The Changing Face of Lefferts Manor 1983 – 1993 – Lefferts Farm Divided

Lefferts Farm Divided - Lefferts Manor CentennialJohn Lefferts died in 1895 marking a turning point in the transition of rural farm lands to suburban residences. Breaking with patrilineal traditions, he willed his property to his seven children who knew the value of the land was in cash, not crop production. Within six months of his death, his heirs carved the land into 600 lots for sale.

His son James envisioned developing a residential neighborhood of quality housing with an “aura of respectability.” Lefferts Manor was planned as a rowhouse neighborhood, affordable to the newly emerging middle class seeking suburban comfort away from the grime and drudgery of overcrowded Manhattan.

To ensure that the neighborhood developed along a path to his liking, James Lefferts attached a restrictive covenant to the deed of each lot requiring that, in perpetuity, housing be designed and used only as private one-family residences. The covenant would not permit commercial use of property, rooming houses, and multiple family dwellings, Lefferts specified that the homes be at least two stories, constructed of either stone or brick, and a minimum of 14 feet from the curb. They would cost a minimum of $5,000 to build — a substantial amount, yet still affordable to Brooklyn’s emerging middle class.

The covenant was a selling point in the late 1890s. The new middle class could feel relatively secure knowing that what they viewed as disruptive effects of tenements and boarding houses would be kept at bay by Lefferts’ restrictive covenant.

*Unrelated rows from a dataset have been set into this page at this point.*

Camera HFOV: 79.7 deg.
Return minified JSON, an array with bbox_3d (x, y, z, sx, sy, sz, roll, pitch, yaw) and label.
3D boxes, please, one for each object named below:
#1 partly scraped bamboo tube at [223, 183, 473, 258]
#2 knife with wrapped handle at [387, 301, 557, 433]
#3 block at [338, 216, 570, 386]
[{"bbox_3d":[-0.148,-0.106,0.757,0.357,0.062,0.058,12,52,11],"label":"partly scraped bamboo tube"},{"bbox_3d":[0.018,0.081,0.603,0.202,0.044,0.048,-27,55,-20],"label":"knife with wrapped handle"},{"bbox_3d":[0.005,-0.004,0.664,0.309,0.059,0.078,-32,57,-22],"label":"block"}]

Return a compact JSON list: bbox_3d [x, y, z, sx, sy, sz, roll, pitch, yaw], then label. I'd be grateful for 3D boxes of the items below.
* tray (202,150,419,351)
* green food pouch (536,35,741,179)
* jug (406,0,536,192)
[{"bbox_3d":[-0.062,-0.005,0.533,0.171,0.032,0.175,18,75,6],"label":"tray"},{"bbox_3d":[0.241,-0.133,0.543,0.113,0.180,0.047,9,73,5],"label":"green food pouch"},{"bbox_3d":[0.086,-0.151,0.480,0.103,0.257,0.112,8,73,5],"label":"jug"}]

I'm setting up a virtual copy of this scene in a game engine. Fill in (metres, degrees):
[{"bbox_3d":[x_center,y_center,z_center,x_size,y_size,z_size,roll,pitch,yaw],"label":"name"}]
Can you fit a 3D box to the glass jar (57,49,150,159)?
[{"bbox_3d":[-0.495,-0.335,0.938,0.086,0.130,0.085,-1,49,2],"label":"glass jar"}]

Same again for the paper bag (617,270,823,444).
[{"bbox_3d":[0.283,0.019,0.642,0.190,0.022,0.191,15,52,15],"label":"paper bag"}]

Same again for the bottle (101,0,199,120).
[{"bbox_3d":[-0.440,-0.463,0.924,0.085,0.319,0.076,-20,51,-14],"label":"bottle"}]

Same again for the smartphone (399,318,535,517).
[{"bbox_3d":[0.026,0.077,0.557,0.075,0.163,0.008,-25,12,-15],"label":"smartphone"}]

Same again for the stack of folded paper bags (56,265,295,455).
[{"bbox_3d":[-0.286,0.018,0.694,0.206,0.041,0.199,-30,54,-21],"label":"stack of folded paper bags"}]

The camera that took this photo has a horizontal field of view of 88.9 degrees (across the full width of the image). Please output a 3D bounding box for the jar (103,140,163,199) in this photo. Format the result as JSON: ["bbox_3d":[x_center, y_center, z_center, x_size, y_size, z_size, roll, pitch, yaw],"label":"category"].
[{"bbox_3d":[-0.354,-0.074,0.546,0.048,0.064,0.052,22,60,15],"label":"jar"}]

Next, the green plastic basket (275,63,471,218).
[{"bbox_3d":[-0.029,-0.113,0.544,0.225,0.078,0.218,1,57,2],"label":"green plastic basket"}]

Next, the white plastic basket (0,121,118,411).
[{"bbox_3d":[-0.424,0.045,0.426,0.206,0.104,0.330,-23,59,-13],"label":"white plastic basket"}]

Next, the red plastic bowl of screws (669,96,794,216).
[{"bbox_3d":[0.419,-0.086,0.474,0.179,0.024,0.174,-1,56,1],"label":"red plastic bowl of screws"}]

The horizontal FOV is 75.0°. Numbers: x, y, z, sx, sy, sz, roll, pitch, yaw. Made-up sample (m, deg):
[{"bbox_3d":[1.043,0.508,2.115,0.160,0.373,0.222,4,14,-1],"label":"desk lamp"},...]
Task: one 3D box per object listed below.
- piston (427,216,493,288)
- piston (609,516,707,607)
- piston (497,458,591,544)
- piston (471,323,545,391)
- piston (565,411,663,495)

2-3 Story Modern Stone House Ad - Lefferts Manor centennial

Advertisement from The Erasmian — A Monthly Journal Of School Events
(From Erasmus Hall High School, c. 1901)

Typical Hallway - Lefferts Manor

Typical hallway in a Lefferts Manor home.
Since visitors were usually first received in the hall, Victorian architects drew eleborate designs for the decoration of hallways and central staircases.

Lefferts Subdivision 1898

1898 map of Flatbush showing Lefferts Subdivision with uniform, rectangular lots of 20 by 100 feet, with only a few rowhouses completed (shaded areas).

Midwood Street 1900

Representing the transition from late Romanesque Revival to the Neo-Rennaissance style, these Midwood Street rowhouses were among the first buildings built in the district in 1898.

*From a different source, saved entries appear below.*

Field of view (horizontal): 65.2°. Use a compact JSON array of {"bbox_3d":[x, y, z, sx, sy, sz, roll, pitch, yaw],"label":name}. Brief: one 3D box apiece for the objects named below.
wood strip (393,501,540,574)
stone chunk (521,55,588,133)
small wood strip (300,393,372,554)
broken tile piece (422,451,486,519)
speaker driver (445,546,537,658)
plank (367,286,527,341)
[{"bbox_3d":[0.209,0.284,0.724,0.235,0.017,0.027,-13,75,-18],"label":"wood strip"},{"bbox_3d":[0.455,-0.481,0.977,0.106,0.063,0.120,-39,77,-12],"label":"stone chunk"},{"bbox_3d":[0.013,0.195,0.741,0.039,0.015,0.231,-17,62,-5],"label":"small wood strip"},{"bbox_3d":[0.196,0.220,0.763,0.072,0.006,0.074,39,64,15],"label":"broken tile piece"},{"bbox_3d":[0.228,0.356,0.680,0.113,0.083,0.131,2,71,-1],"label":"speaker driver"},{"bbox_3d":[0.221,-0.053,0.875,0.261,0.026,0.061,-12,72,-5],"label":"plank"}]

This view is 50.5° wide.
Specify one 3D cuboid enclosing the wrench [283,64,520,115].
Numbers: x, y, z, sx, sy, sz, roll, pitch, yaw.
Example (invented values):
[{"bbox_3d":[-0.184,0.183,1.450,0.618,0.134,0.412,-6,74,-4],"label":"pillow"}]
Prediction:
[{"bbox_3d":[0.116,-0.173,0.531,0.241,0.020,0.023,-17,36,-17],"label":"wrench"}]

Section of Midwood Street in Lefferts Manor, c. 1900
Text of ad from New York Tribune Real Estate Section, Sunday May 6, 1900:

Midwood Street, Three story houses. These houses are beautifully planned and faultless in construction, design and finish. A few points of detail: Stone fronts, different colors, saloon parlors, box stoops, open nickel plumbing…square fronts, tiled bathroooms, electrical bells. Location and accessibility: On Midwood St., near Flatbush Avenue on the Lefferts Estate, two blocks from Prospect Park; 30 minutes New York, trolley lines to ferries and all points of the city. A few attractions: High ground, pure air, fine water, restrictions, good sewerage, shaded streets, schools, clubs, churches. Twenty-two 2 story and five 3 story houses already sold.

From the book, Flatbush Past & Present)

Ablemarle Road at Buckingham Road 1905

Ablemarle Road at Buckingham Road, Prospect Park South, Pictured with Gardeners at Work, c. 1905
In contrast to Lefferts manor rowhouses, this area of Flatbush reflected suburban development composed of expensive free-standing houses aimed towards the very wealthy.

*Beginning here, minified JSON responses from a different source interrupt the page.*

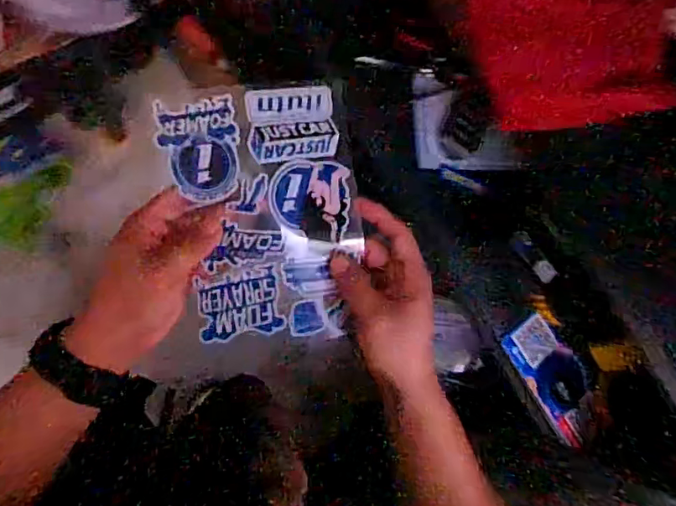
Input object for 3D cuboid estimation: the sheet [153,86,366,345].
[{"bbox_3d":[-0.050,-0.025,0.413,0.137,0.019,0.193,-11,106,-14],"label":"sheet"}]

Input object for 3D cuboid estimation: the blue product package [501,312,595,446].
[{"bbox_3d":[0.316,0.187,0.778,0.084,0.012,0.180,-39,79,27],"label":"blue product package"}]

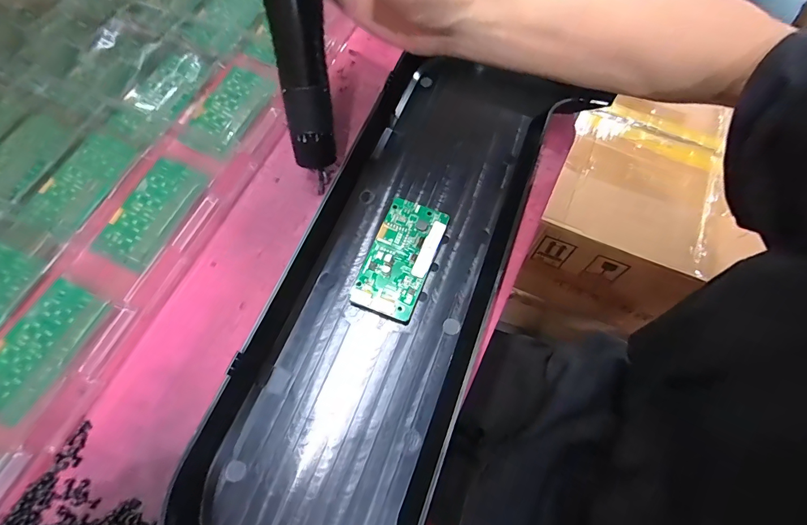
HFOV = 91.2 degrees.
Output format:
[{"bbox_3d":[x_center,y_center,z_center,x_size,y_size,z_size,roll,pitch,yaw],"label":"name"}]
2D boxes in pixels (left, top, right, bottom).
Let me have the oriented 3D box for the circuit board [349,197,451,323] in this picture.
[{"bbox_3d":[-0.002,-0.004,0.306,0.049,0.011,0.095,21,69,7],"label":"circuit board"}]

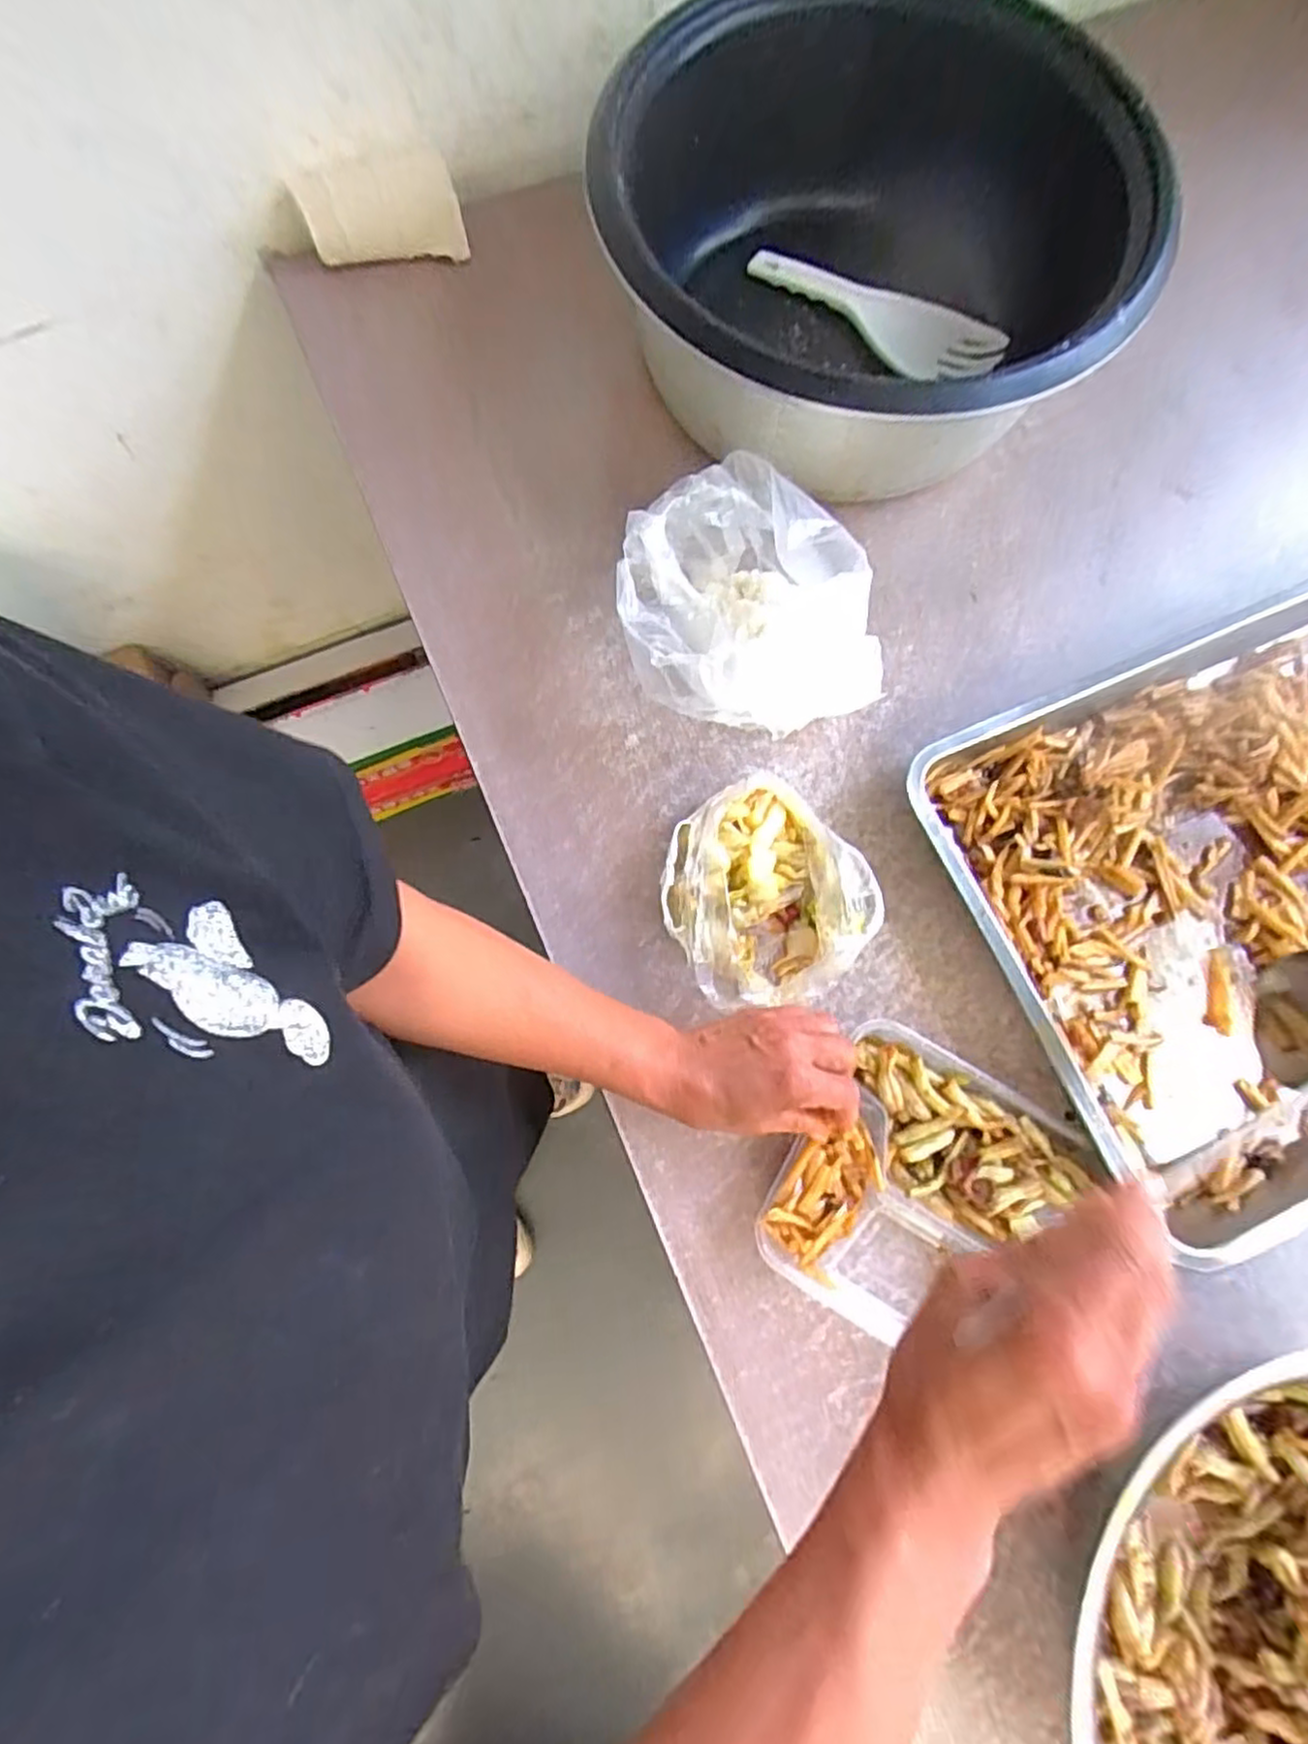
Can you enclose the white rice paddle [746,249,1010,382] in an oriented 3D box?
[{"bbox_3d":[0.199,-0.520,0.654,0.249,0.034,0.057,33,79,7],"label":"white rice paddle"}]

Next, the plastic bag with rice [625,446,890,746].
[{"bbox_3d":[0.061,-0.201,0.535,0.183,0.135,0.204,-17,77,-4],"label":"plastic bag with rice"}]

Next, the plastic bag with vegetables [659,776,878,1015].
[{"bbox_3d":[0.077,0.016,0.508,0.135,0.088,0.156,-29,79,-7],"label":"plastic bag with vegetables"}]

Remodeled Vanderbilt House On Flatbush Avenue 1915

Vanderbilt House, a Dutch farm remodeled into a store, on Flatbush Avenue, c. 1915

Flatbush Avenue, once the picturesque village’s main street lined with trees an Dutch farmsteads, developed into a comercial thoroughfare. Though near Lefferts Manor, lots along Flatbush avenue were not covered by the single family covenant and by 1920 most of the farmsteads had been either coverted or replaced by commercial structures and apartment buildings.

(Brooklyn Historical Society)

Prospect Park South Ad

Advertisement for a “A Fine Old Colonial” in Prospect Park South Neighborhood near Lefferts Manor
From New York Tribune Real Estate Section, Sunday, May 6, 1900:

If you are tired of the “telescope” or blockhouse type of residence take the Kings County “L”, Flatbush line, alight at Beverly Road, Prospect Park south, and look at this fine old colonial, which stands on a large plot in the midst of a beautiful lwan. Twelve rooms, lighted by electricity, open plumbing, every possible convenience. Asphalted streets, adjoining residences of the largest type. Two blocks from Prospect Park.

(From the book Prospect Park South)

Manhattan Brownstones Built In 1900

Brownstones on W. 46th St. in Manhattan, built around 1900
For less affluent city dwellers, rising land and building costs meant less space. Monotonous, telescoping designs dominated many of those developments.